That first day I was sure there were seven. Friday there were definately just six. Saturday five and Sunday only four remained. It was sad loosing those babies even though 1 and 2 were more than likely eaten by Flora and I had to only dispose of the one frozen little thing that wiggled out of the cozy nest.
They still haven't opened their eyes but they have nearly doubled in size and now have short white fuzz.
They are ridiculously small and cute. They make little squeaky noises too that makes you just want to squeeze them.
We got our initial rabbit, Duncan, after reading Jenna Woginrich's book Made from Scratch: Discovering the Pleasures of a Handmade Life. She talks about Angora's being a good investment for small city ventures that can't have traditional livestock. They are small, inexpensive to feed and provide some good things. We've used the manure in the garden for over a year. I've been keeping bags of wool since the first shearing and hope this year I'll be able to blend it to make yarn.

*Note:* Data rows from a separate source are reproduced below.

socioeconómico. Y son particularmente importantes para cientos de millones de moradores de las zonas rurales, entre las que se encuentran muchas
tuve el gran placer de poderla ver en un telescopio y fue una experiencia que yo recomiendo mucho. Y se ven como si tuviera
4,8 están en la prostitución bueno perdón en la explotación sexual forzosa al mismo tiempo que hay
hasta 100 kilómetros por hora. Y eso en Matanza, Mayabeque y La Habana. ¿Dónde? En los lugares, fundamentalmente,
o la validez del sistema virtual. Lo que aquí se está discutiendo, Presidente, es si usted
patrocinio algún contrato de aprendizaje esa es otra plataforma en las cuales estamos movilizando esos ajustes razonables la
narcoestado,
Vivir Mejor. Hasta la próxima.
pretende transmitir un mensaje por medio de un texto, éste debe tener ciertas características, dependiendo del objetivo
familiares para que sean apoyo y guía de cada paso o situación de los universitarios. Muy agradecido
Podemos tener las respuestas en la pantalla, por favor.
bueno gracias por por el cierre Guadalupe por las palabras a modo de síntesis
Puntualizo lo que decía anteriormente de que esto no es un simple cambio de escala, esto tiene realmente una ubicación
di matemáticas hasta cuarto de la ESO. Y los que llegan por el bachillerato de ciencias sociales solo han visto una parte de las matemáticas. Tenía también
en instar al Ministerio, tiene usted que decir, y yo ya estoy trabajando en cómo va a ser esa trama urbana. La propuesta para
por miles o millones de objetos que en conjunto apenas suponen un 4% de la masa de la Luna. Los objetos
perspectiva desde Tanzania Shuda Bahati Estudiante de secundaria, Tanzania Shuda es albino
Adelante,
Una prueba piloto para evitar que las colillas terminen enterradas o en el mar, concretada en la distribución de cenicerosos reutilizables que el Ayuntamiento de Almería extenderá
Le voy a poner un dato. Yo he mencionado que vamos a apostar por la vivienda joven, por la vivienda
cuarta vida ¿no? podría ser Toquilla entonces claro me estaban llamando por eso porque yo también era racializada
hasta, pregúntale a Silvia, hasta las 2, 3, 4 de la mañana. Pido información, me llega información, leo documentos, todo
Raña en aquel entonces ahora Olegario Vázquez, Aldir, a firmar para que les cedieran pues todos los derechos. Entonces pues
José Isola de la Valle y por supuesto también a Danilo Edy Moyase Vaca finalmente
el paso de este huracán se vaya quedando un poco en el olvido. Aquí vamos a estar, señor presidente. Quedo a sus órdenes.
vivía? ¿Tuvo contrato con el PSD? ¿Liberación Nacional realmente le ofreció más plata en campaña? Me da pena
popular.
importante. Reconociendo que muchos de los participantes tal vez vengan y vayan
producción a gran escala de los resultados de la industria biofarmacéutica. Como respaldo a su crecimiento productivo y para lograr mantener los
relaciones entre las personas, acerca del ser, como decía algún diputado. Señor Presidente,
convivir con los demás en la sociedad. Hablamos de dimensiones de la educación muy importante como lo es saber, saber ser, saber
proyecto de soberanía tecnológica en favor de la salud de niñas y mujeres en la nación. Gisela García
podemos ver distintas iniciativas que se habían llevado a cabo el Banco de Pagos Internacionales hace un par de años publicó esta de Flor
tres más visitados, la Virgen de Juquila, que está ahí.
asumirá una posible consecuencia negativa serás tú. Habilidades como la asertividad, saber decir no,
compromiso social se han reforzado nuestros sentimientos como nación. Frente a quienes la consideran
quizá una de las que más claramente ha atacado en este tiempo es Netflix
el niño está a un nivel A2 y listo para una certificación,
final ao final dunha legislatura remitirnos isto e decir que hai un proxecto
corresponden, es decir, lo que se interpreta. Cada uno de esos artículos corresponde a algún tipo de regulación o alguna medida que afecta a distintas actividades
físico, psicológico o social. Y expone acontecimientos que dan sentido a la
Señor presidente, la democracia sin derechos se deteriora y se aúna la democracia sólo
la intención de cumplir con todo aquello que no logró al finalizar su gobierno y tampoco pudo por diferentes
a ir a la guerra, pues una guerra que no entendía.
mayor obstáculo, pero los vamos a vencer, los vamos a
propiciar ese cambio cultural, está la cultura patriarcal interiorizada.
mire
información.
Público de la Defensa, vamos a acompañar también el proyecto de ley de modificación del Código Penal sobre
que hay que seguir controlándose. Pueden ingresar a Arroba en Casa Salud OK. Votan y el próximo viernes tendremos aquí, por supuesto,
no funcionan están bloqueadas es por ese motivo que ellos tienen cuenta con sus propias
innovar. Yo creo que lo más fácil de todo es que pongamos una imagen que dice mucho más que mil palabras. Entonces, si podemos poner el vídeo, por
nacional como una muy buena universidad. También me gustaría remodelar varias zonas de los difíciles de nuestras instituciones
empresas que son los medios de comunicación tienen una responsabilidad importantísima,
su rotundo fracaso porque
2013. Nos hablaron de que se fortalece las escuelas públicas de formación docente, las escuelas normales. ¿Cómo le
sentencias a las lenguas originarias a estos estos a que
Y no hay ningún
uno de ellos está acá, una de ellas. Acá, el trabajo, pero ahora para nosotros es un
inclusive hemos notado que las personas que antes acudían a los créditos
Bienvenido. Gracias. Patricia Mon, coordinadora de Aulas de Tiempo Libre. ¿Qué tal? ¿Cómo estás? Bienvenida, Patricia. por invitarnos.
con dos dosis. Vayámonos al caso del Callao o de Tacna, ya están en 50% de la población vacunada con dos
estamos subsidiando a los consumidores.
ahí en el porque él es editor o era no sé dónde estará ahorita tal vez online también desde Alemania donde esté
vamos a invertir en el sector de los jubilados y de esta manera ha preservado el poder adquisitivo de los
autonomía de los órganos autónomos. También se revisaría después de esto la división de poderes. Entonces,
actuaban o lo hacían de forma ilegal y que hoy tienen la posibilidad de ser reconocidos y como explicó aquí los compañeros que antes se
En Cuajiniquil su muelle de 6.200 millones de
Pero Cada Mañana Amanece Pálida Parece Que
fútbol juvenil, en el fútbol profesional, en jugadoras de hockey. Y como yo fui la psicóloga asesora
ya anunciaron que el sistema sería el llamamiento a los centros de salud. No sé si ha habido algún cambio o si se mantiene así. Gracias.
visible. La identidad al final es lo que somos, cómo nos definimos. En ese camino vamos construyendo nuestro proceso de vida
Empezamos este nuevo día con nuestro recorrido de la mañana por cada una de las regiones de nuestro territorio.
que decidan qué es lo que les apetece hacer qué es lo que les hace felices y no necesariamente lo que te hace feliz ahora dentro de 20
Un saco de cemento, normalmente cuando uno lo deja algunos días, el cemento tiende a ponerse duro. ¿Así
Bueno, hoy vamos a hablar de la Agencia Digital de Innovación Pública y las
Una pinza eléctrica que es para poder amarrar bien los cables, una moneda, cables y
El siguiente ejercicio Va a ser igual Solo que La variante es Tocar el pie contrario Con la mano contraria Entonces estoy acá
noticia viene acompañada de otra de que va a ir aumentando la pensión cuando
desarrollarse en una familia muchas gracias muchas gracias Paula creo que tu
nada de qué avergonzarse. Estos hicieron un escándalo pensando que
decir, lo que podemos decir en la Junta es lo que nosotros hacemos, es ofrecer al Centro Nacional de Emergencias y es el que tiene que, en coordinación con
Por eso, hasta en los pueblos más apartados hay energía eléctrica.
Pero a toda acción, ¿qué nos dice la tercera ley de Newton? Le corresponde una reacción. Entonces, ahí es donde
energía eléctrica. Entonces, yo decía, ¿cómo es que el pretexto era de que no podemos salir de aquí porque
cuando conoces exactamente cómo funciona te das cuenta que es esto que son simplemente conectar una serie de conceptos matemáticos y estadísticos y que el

One reason we haven't bred them yet is because we wanted to be responsible with breeding and plan to market the rabbits to people that knit or spin their own yarn, not just to anyone that wants a rabbit. Since they are higher maintenance than a short hair or meat rabbit, we want to make sure they have a good home that understands the commitment required. We won't be selling these as Easter Rabbits. I was also nervous about breeding and not being able to sell and having a barn full of very cute but high maintenance animals.
Thankfully, in our area Angora sales aren't saturated, there actually quite rare. I travelled over a hour each time I purchased my rabbits because there were so limited in the area.
Since this breeding was so successful, we will be selling our purebred English Angora buck in the summer after his winter coat is sheared along with the babies from this litter.
Though I may keep one for myself. They're just so cute!